#### WORK REQUEST 1:
From the profile of footballer Timothé Nkada, list every club named under his youth career.
#### WORK REQUEST 2:
Proceed with the profile of footballer Timothé Nkada, starting after its final sentence.

Timothé Nkada

Personal information
- Full name: Timothé Ralph Olivier Nkada Zogo
- Date of birth: 20 July 1999 (age 27)
- Place of birth: Lille, France
- Height: 1.77 m (5 ft 10 in)
- Position: Forward

Team information
- Current team: Troyes (on loan from Standard Liège)
- Number: 23

Youth career
- 2006–2009: Faches-Thumesnil
- 2009–2013: Lesquin
- 2013–2014: Olympique Marcquois
- 2012–2016: Rennes

Senior career*
- Years: Team / Apps / (Gls)
- 2016–2019: Rennes II / 44 / (16)
- 2019–2020: Reims II / 7 / (6)
- 2019–2022: Reims / 8 / (0)
- 2020–2021: → AaB (loan) / 11 / (0)
- 2021–2022: → Orléans (loan) / 13 / (0)
- 2022: → Orléans II (loan) / 1 / (1)
- 2023–2024: Koper / 42 / (9)
- 2024–2025: Rodez / 31 / (17)
- 2025–: Standard Liège / 31 / (4)
- 2026–: → Troyes (loan) / 1 / (0)

International career
- 2017: France U19 / 2 / (1)
- 2019: France U20 / 1 / (0)

= Timothé Nkada =

French footballer (born 1999)

Timothé Ralph Olivier Nkada Zogo (born 20 July 1999) is a French professional footballer who plays as a forward for club Troyes on loan from Belgian club Standard Liège.

#### INFORMATION GIVEN:
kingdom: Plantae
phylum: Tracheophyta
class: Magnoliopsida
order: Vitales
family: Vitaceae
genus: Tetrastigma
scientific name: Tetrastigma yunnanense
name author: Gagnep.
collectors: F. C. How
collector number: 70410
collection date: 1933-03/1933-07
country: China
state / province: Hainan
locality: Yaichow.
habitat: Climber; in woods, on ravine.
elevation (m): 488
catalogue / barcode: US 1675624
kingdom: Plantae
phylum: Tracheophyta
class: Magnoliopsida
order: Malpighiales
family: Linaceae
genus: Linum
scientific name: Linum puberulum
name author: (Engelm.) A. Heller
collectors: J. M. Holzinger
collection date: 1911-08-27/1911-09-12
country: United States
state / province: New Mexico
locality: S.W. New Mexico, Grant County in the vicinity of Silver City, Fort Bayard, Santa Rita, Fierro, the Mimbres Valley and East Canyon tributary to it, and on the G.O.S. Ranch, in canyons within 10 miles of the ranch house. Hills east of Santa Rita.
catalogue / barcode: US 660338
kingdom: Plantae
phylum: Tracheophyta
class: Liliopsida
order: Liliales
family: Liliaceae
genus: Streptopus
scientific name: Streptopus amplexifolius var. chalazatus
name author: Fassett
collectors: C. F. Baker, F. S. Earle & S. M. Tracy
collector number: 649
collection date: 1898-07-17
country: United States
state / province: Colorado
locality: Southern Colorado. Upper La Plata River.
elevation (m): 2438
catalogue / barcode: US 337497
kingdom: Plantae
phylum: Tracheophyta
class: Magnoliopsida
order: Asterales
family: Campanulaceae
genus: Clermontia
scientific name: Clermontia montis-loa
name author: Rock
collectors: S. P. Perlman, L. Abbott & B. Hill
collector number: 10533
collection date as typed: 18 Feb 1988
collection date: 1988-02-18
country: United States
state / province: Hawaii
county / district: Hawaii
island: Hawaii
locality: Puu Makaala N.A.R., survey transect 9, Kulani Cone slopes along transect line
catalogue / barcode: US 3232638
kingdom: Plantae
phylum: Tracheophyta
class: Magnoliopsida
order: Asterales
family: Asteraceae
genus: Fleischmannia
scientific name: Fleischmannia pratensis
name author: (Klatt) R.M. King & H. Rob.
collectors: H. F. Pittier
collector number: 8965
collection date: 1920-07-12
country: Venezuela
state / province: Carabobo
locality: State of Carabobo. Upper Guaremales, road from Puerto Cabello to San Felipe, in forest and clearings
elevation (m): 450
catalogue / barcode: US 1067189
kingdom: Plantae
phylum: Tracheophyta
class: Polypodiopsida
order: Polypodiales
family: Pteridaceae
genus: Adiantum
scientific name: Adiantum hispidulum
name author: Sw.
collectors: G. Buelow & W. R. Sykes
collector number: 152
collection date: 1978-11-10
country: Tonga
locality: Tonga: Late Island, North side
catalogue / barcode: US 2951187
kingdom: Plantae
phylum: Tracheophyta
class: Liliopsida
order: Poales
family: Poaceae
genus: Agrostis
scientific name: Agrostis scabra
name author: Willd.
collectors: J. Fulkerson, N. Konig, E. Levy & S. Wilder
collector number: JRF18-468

#### RESPONSE AREA 1:
Faches-Thumesnil, Lesquin, Olympique Marcquois, Rennes

#### RESPONSE AREA 2:
==Club career==

===Reims===
On 8 August 2019, Nkada signed with Stade Reims after years in the reserve team of Rennes. He made his professional debut for Reims in a 2–0 Ligue 1 win over Lille OSC on 1 September 2019.

===AaB (loan)===
In August 2020, Nkada joined Danish Superliga club AaB on loan for the 2020–21 season. The loan spell was cut short on 2 May 2021, when the club announced that Nkada had returned to Reims.

===Standard Liège===
On 7 August 2025, Nkada signed a three-season contract with Standard Liège in Belgium. On 1 September 2026, Nkada moved on loan to Troyes in Ligue 1, with an option to buy.

==International career==
Born in France, Nkada is of Cameroonian descent. He was a youth international for France.